Current practices of “interception-at-sea” preempt many travellers, from irregular migrants to would-be refugees, from claiming a legal right to enter the EU. This policy often hinges upon the consent of the sending country to agree to have its waters policed by foreign maritime authorities and to accept the return of migrants provided that countries of destination are willing to fund the camps and detention centres where migrants end up after their frustrated attempt to leave. This paper asks the following questions: how does extraterritorial migration control accommodate for the EU’s legal requirement to abide by quality of legislation? Are key elements of the better law making agenda neglected or hindered by such practices? In particular, do policymakers take into account the right to leave of those who are sent back? Can externalities of these ‘push-back’ policies be monitored? Do we face the new safe haven of arbitrary law-making and state discretion?
The social theory of migration has attached a marginal role to the State and the law, focusing on demographic, economic and social factors instead. Much of the literature argues that attempts to regulate or limit migratory flows fail in all major industrialised democracies (Hollifield, Martin, Orrenius 2004; Castles 2004). Others have explicitly criticised this idea: the share of international migrants is still quite low and the ability of migratory movements to escape state control is largely overestimated (Freeman 1994; Teitelbaum 2002; Zolberg 2000). There is a need to bring the state and the law back in the social theory of migration. The paper illustrates how migration law is driven by overlapping legal regimes in constant tension between themselves, following a paradox within the migratory policies of contemporary post-industrial democracies: the desire to limit migration (sovereignty) is at odds with dynamics that increase the degree of porosity of borders (market, rights).

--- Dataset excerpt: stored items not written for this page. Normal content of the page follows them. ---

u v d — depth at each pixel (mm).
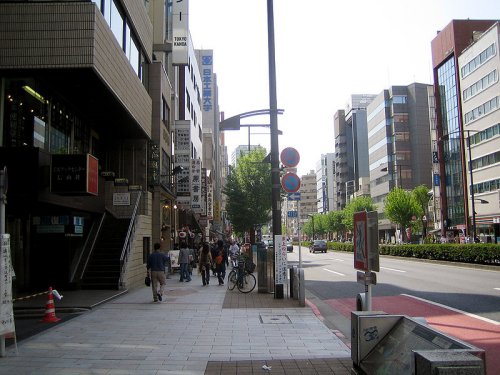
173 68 37500
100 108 17406
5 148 12820
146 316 11234
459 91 71312
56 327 9867
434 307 12219
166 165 28016
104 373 6348
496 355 7207
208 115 78688
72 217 16062
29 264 16141
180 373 6316
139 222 19422
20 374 6320
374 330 5410
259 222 49625
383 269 25500
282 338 8625
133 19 19094
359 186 116750
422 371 3352
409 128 96500
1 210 7344
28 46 13070
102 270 16984
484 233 63469
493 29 61312
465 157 68625
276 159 14609
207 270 19250
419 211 64000
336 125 135500
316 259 41094
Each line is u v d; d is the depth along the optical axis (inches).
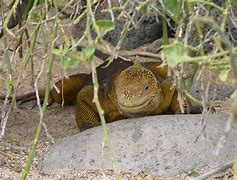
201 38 172.1
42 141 321.1
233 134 272.8
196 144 270.1
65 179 263.1
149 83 301.4
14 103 250.4
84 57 174.2
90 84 362.3
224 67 166.4
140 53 217.9
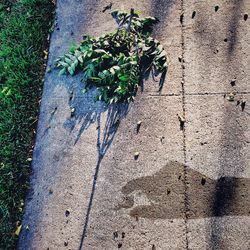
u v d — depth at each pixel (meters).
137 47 1.68
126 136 1.56
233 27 1.68
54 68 1.78
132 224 1.40
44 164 1.58
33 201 1.52
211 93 1.57
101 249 1.39
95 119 1.62
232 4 1.73
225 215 1.36
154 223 1.39
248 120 1.49
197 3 1.77
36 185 1.54
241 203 1.36
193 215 1.38
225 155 1.45
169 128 1.54
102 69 1.68
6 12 2.00
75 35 1.84
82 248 1.40
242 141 1.46
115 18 1.82
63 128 1.63
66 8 1.93
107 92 1.64
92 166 1.53
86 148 1.57
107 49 1.71
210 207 1.38
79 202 1.48
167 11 1.79
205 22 1.72
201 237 1.34
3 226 1.49
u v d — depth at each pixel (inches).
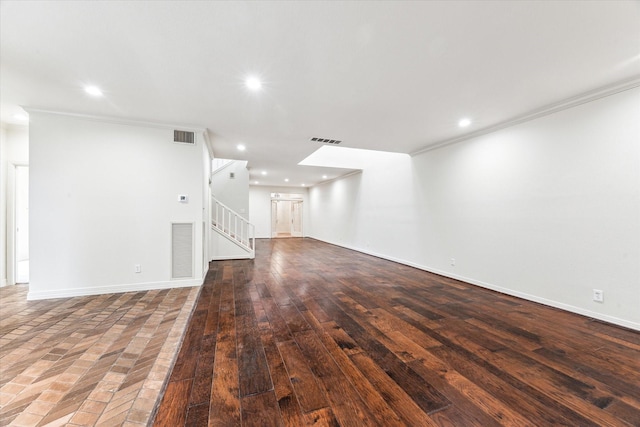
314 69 92.5
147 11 64.7
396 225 240.7
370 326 105.5
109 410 59.6
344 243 344.2
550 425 56.3
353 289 156.7
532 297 135.2
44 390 65.8
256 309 123.4
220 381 70.3
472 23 70.2
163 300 132.6
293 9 64.5
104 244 141.5
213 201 277.1
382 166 261.7
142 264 148.3
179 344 89.7
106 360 79.6
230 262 240.4
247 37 75.2
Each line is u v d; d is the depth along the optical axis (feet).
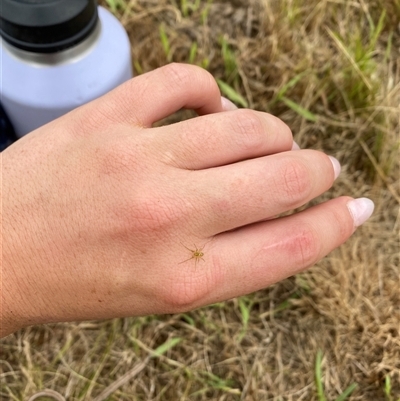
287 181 0.65
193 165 0.66
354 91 1.10
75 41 0.77
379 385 0.95
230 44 1.18
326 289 1.01
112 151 0.66
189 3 1.22
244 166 0.65
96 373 0.97
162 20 1.20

Discretion comes with the possibility to choose between different legitimate solutions, involving a significant amount of power for administrative authorities. The paper discusses discretionary powers, identifying situations in which it is acceptable to grant such powers and the existing legislative drafting tools to impede discretion to turn into arbitrariness. The paper addresses three issues. First, the clarification of what shall be understood as discretion in the legal system and how to identify the existence of discretionary powers. Second, the identification of the advantages and disadvantages of discretion, in order to define possible criteria for using discretionary powers in drafting. Third, which legislative drafting tools may be used by lawmakers to grant discretionary powers: e.g. the use of “may” or “must” when referring to the powers of a deciding authority or the provision of non-exhaustive lists of situations that may determine the application of a legal provision.
ECtHR case law clarified that Article 5(1)(f) authorises lawful detention, contingent on the possibility of effectively removing the alien within a reasonable amount of time. Stateless migrants are not considered as nationals by any state: there is no prospect of removing them. They often have no way of officially being recognised as such, and are not granted the right to stay thus exposing released detainees to re-detention. Where there is no a stateless determination procedure or it is not coordinated with the removal system, EU Member States can be imputable. Administrative authorities may be responsible for applying detention to stateless persons. How well does the implementation of such legislation accomplish the aims set by the policymakers? Given that asylum and removal procedures often do not account for statelessness, is the practice of detaining stateless persons an arbitrary law-making practice?
Arbitrariness is detrimental to the legitimacy of any rule in a deep and decisive way. Yet, it is poorly understood and underexplored. This is regrettable because we need a better and more articulate understanding of it in order to use this key notion, in particular with regard to the so-called constitutional quality of legislation. In this paper, the concept of arbitrary power is analysed on the backdrop of contemporary theories of law and politics in view of establishing a conceptual framework of greater value for the scholar interested in investigating discretion and arbitrary measures in the law today than the ones currently on offer. The point is that, by viewing citizenship and migration policies from the perspective of the rule of law, new areas and dimensions of the problem of arbitrary law-making emerge. In this paper, a typology of forms of arbitrariness is sketched out and applied specifically to the analysis of citizenship policies and border control techniques.